HAWQ InputFormat for MapReduce

MapReduce is a programming model developed by Google for processing and generating large data sets on an array of commodity servers. You can use the HAWQ InputFormat option to enable MapReduce jobs to access HAWQ data stored in HDFS.

To use HAWQ InputFormat, you only need to provide the URL of the databasen to connect to, along with the table name you want to access. HAWQ InputFormat only fetches the metadata of the database and table of interest, which is much less data than the table data itself. After getting the metadata, the HAWQ InputFormat determines where and how the table data is stored in HDFS. It reads and parses those HDFS files and processes the parsed table tuples directly inside a Map task.

This chapter describes the document format and schema for defining HAWQ MapReduce jobs.

Written problem A: Give the pressed-plant catalog rows from the line with "scientific name: Sapium argutum" to the line with "state / province: Trujillo" as a two-column CSV with the columns field and value. Write one CSV line per catalog line, and put each field name and each value in a single quoted field with any line breaks replaced by spaces.

Extracted data entries:

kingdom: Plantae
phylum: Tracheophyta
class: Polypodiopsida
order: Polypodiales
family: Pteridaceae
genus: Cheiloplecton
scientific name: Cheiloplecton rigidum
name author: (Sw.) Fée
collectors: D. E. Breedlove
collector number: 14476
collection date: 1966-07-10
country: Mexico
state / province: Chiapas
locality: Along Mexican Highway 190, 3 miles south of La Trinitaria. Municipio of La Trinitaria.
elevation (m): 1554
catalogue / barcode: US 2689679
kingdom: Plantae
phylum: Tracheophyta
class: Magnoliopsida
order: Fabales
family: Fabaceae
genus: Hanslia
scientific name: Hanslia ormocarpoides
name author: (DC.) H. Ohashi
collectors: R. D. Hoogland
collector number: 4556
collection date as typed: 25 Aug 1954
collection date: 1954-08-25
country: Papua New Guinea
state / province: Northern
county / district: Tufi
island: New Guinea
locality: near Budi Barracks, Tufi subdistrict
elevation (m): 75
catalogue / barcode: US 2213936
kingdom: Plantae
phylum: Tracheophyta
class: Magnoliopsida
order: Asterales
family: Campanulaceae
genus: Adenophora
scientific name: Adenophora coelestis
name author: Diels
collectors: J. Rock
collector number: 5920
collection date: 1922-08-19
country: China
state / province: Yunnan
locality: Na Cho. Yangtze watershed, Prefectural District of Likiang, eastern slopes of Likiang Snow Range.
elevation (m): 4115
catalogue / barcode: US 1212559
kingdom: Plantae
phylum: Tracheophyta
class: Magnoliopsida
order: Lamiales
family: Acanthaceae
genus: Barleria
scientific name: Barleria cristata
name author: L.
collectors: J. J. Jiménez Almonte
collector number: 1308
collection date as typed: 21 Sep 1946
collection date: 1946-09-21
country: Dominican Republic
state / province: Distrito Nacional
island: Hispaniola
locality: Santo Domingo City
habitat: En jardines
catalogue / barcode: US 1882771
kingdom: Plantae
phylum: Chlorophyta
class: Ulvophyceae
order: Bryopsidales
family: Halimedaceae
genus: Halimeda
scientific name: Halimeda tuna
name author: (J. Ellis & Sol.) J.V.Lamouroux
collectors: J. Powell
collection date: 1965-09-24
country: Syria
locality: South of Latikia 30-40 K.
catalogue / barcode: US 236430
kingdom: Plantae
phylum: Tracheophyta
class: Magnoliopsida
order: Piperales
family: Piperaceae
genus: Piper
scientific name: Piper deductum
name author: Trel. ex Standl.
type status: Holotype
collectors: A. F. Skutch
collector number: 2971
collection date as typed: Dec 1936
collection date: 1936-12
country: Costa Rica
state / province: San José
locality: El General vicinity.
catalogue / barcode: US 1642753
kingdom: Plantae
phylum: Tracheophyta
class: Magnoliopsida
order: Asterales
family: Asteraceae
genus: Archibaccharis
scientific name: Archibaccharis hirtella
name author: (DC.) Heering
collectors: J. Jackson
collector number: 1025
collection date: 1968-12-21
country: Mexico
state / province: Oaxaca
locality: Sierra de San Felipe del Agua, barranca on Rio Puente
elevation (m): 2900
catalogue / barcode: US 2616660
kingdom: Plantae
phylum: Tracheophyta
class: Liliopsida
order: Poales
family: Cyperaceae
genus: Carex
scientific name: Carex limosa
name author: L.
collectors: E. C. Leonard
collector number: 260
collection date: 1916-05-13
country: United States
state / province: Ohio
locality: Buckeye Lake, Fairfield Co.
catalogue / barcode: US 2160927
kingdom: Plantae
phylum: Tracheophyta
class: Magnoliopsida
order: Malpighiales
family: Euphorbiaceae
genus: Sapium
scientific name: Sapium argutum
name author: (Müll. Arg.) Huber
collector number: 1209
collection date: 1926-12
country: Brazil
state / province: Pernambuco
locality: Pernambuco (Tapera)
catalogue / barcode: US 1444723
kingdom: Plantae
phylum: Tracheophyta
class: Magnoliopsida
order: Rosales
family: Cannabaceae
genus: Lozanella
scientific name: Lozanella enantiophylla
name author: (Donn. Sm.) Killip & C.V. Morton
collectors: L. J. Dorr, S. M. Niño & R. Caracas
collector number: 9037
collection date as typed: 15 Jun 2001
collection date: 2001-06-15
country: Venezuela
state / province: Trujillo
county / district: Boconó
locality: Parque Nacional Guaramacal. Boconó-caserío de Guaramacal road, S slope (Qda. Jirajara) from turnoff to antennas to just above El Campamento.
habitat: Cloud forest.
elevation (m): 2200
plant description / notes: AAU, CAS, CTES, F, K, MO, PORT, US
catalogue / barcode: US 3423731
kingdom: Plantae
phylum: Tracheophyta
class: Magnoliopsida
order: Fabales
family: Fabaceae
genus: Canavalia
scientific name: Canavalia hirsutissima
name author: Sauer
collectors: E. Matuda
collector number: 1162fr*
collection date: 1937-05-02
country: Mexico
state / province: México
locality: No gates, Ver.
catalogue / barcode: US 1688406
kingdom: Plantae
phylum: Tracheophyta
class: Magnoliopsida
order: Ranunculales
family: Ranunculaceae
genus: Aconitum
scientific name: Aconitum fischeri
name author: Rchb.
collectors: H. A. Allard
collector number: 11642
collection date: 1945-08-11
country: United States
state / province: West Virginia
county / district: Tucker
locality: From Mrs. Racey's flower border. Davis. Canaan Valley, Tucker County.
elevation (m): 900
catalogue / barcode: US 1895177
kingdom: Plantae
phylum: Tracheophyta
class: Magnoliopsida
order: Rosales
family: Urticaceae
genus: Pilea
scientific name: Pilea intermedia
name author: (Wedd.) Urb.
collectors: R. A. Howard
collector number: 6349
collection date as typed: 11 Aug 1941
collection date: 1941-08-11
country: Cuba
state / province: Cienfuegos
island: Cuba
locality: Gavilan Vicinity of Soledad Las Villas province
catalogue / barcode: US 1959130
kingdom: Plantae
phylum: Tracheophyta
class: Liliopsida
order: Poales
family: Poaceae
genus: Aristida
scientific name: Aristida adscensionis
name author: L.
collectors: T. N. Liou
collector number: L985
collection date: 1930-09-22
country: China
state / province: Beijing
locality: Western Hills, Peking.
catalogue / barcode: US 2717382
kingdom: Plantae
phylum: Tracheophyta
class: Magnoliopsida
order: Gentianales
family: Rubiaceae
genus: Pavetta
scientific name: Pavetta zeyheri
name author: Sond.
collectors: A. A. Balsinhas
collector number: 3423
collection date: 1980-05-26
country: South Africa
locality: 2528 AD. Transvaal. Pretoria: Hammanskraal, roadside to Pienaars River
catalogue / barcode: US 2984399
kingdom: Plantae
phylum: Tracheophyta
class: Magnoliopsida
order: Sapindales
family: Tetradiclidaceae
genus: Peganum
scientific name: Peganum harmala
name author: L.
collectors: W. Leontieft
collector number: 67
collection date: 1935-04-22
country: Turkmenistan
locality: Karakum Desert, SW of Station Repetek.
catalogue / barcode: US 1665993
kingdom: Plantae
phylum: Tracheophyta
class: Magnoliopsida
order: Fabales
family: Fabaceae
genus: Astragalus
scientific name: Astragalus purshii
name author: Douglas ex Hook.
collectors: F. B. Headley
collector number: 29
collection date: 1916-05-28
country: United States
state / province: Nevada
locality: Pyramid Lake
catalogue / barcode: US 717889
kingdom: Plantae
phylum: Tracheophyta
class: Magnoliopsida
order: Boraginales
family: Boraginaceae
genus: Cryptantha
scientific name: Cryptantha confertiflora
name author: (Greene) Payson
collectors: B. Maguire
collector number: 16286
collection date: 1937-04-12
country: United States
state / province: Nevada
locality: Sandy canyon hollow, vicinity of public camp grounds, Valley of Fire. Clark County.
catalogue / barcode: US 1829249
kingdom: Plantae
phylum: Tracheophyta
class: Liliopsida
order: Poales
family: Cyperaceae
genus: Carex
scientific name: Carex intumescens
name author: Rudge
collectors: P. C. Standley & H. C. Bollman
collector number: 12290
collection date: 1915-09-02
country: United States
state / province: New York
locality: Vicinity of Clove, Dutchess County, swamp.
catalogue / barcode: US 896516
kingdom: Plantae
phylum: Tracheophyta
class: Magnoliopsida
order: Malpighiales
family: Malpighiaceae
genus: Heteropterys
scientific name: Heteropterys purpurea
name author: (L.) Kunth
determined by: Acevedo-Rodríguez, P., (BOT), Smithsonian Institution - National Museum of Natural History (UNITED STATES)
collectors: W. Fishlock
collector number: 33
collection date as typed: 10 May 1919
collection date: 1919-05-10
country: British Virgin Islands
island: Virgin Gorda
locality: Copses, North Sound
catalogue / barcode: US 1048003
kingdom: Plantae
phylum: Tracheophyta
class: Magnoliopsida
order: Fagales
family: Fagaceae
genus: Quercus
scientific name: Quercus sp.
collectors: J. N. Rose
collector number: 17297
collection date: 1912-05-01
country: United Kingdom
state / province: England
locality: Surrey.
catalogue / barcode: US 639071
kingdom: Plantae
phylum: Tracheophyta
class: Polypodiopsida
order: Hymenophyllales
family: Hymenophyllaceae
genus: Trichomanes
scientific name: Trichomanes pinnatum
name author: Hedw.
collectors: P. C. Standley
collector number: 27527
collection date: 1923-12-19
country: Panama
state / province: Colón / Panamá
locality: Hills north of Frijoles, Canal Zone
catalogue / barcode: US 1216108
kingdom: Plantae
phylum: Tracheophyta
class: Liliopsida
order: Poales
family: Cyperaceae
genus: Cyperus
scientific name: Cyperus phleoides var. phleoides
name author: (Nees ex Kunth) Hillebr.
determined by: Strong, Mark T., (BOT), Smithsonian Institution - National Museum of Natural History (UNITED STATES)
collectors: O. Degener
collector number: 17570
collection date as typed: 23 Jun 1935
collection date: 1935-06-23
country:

Written problem B: Retype the HAWQ InputFormat passage from "To use HAWQ" to "HAWQ MapReduce jobs.".

Final answer A:
field,value
"scientific name:","Sapium argutum"
"name author:","(Müll. Arg.) Huber"
"collector number:","1209"
"collection date:","1926-12"
"country:","Brazil"
"state / province:","Pernambuco"
"locality:","Pernambuco (Tapera)"
"catalogue / barcode:","US 1444723"
"kingdom:","Plantae"
"phylum:","Tracheophyta"
"class:","Magnoliopsida"
"order:","Rosales"
"family:","Cannabaceae"
"genus:","Lozanella"
"scientific name:","Lozanella enantiophylla"
"name author:","(Donn. Sm.) Killip & C.V. Morton"
"collectors:","L. J. Dorr, S. M. Niño & R. Caracas"
"collector number:","9037"
"collection date as typed:","15 Jun 2001"
"collection date:","2001-06-15"
"country:","Venezuela"
"state / province:","Trujillo"

Final answer B:
To use HAWQ InputFormat, you only need to provide the URL of the databasen to connect to, along with the table name you want to access. HAWQ InputFormat only fetches the metadata of the database and table of interest, which is much less data than the table data itself. After getting the metadata, the HAWQ InputFormat determines where and how the table data is stored in HDFS. It reads and parses those HDFS files and processes the parsed table tuples directly inside a Map task.

This chapter describes the document format and schema for defining HAWQ MapReduce jobs.